Sushi and the art of minimalism
Sushi was originally meant to be fast food, a fact I found fascinating because I always had this impression that it’s always been artful and meant to be savored. That’s actually a newish development. Back in the day, people created sushi as small bites so that it was portable and you could easily eat it with your hands and in one bite. An experienced sushi chef will adjust the size of the sushi based on the mouth-size of the customer (basically going off of whether the person is a man, woman, or child, I think).
(The American in me is slightly uneasy with that. Because I pretty much want to shove as much fish down my maw as possible. Oh, gluttony!)
Sushi refers to the rice, not the fish. Making sushi rice is truly an art. You aim for rice that’s not packed too tightly and not too loosely. It’s supposed to just crumble away in your mouth. The texture of it is deliberate. The amount of acidity from the vinegar is deliberate. The hard part, I think, with making food that contains so few ingredients is that mistakes are hard to hide, so it takes a crazy attention to detail to make something really great. And that’s why I say it’s an art form.
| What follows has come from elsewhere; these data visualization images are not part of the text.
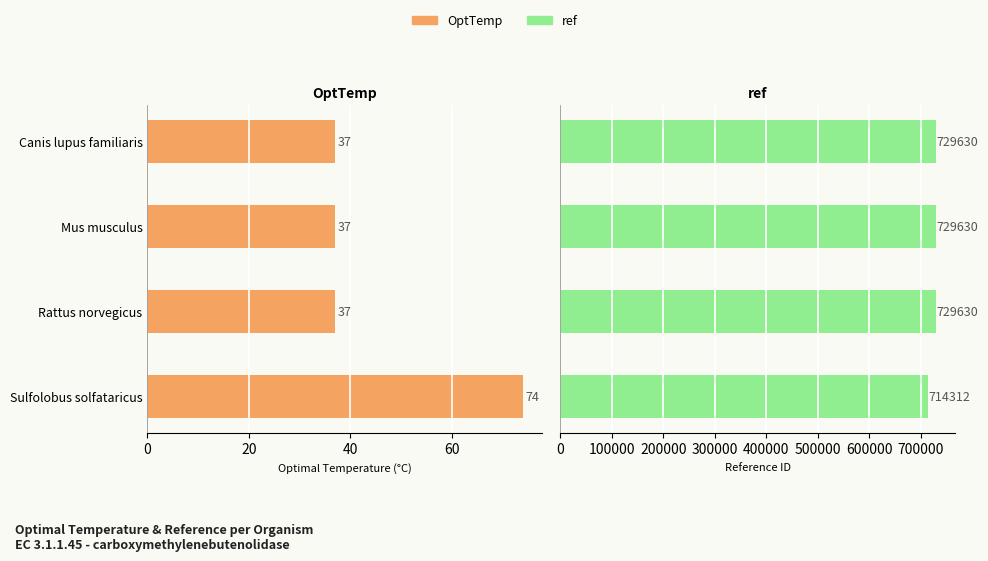

Rank the series by their average value, from lowest to highest.

OptTemp, ref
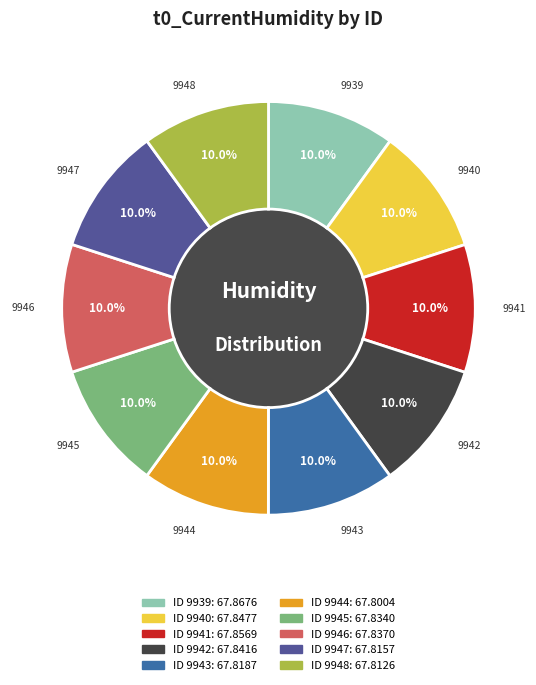

To the nearest percent, what is the average slice percentage?

10%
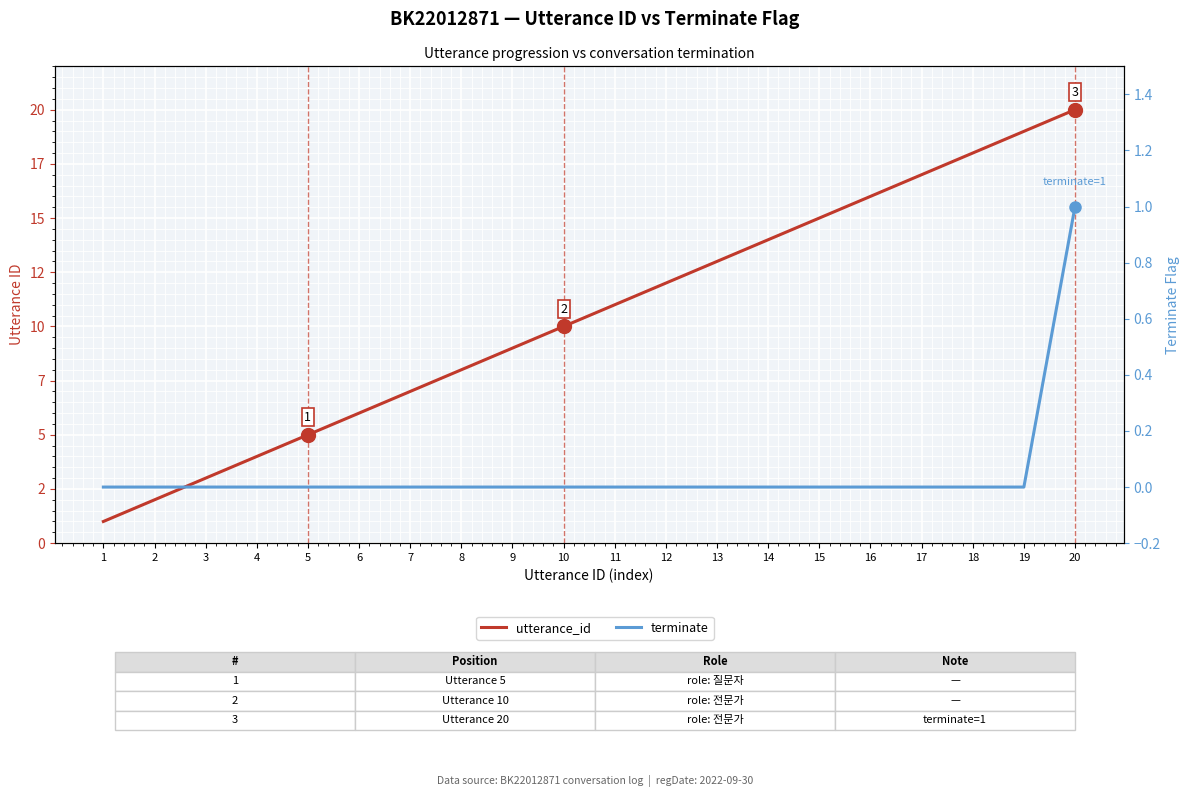

What is the difference between the maximum and minimum values in the terminate series?

1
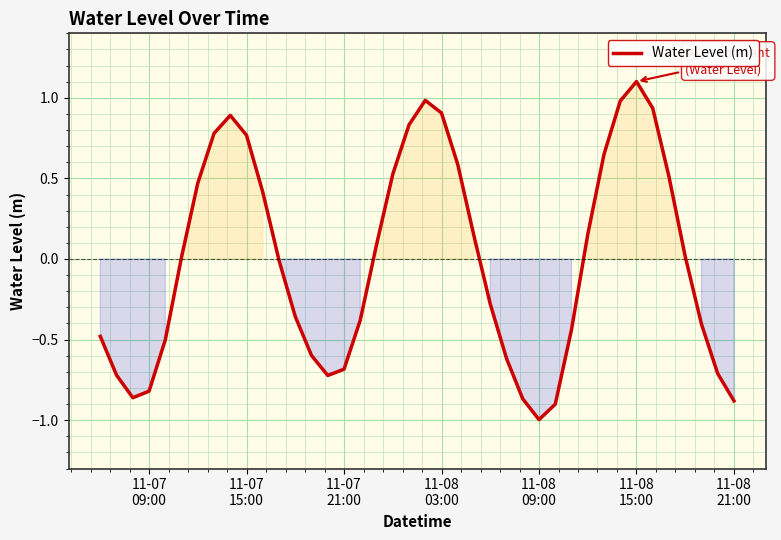

What is the difference between the maximum and minimum values?

2.1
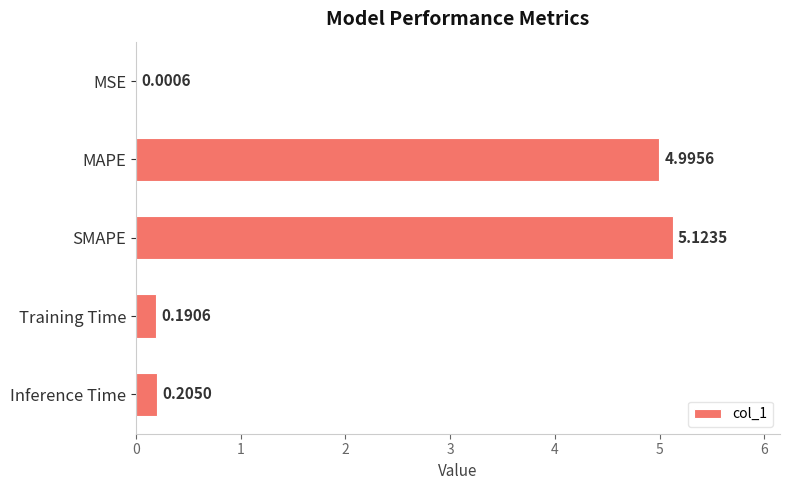

Between SMAPE and Inference Time, which is larger?

SMAPE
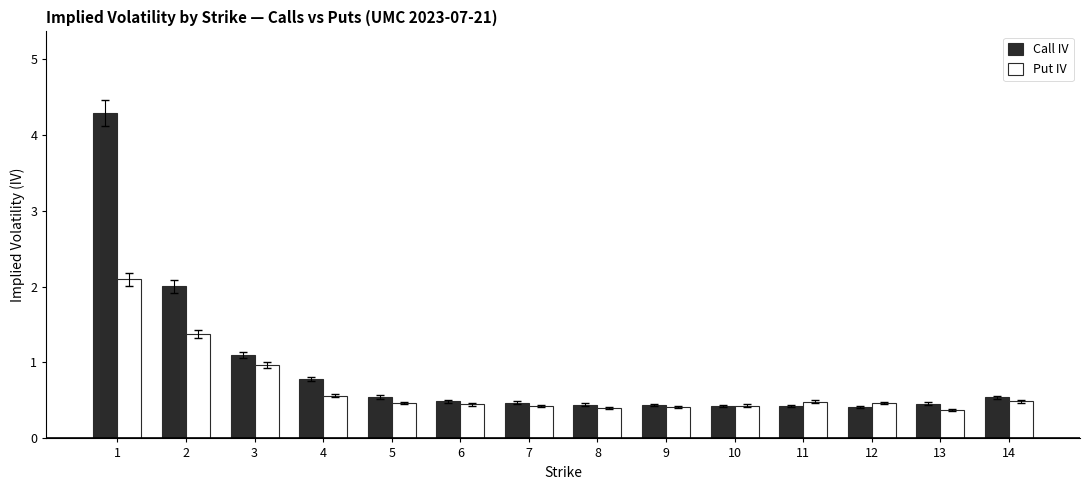

What is the value of the Put IV bar at the 13th from the left?

0.4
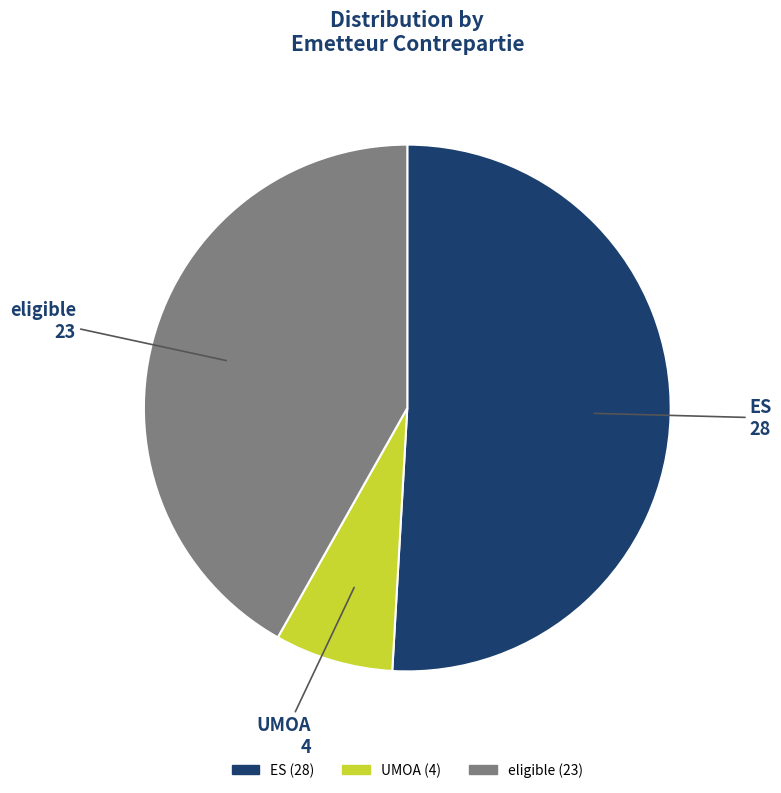

Which category accounts for the majority?

ES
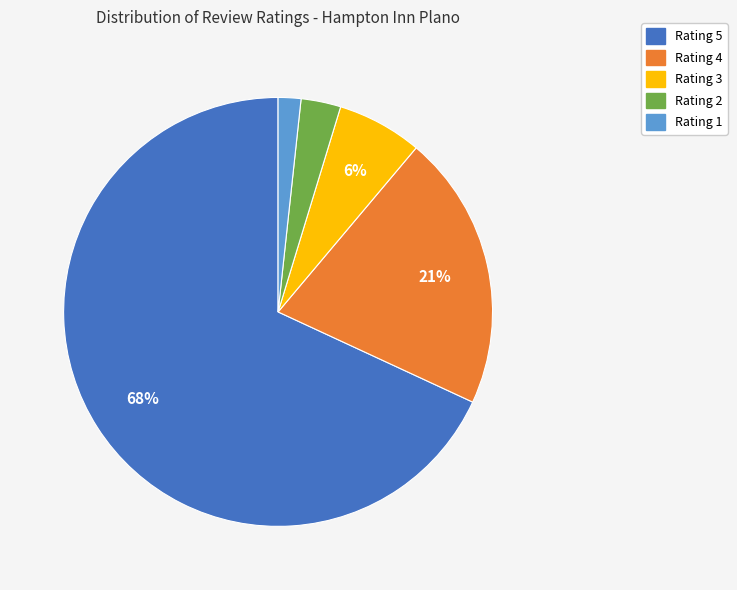

To the nearest percent, what is the average slice percentage?

20%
To me, sushi is best when it’s minimalistic. Sometimes it’s tempting to get sushi that’s decked out with rainbows and unicorns — and those can be really good and have a place at the table. But man-oh-man, have you seen Jiro Dreams of Sushi? Simplicity is just totally gorgeous.
Also, sushi was originally finger food so it’s totally okay to eat it with your hands.
Apparently the stuff we get at low-to-mid-to-sometimes-high-end restaurants isn’t really wasabi, but instead, is a blend of mustard and horseradish powder, dyed green. The real stuff is somewhat difficult to grow. Roy Carver III grew it in Oregon for a time but I read that he has since shut down business because the demand for it wasn’t there. Yasuko said that the sushi chef at high-end restaurants flavor the sushi with soy sauce and wasabi already and created it exactly how he wants for it to taste, so there’s no real need for the little condiment dish that we see everywhere. My observation is that sushi is supposed to be far more subtle and cleaner than I’ve been eating it. The horseradish powder stuff is a bit rough, so when you supplement with it, it kind of just rips through everything and mutes the fish, which should completely be the focal point. That’s what you’re paying the big bucks for, right? :)
Gari (pickled ginger) and soy sauce
Gari is a palate cleanser, or even a snack between servings of sushi. But it’s not a sushi topping. I was surprised when Yasuko brought this up because I didn’t realized people used it as a topping. Interestingly, she also brought up a use for gari that I had never thought of. She said that it’s okay uses gari as a “brush” to season gunkanmaki-type sushi, which is a sushi that has chopped-up or small ingredients that need to be fenced by the nori (seaweed). It’d be hard to swipe these in soy sauce, so you can use a piece of gari to pick up a bit of soy sauce and smooth it over the top of the sushi before eating. Yasuko also said that while sushi is already seasoned, if the customer really wants a bit more soy sauce flavoring, it’s okay to skim the top half of a piece of nigiri (fish-side down, in the soy sauce). She advises that we moderate the use of soy sauce in order to enjoy the full flavor of the fish.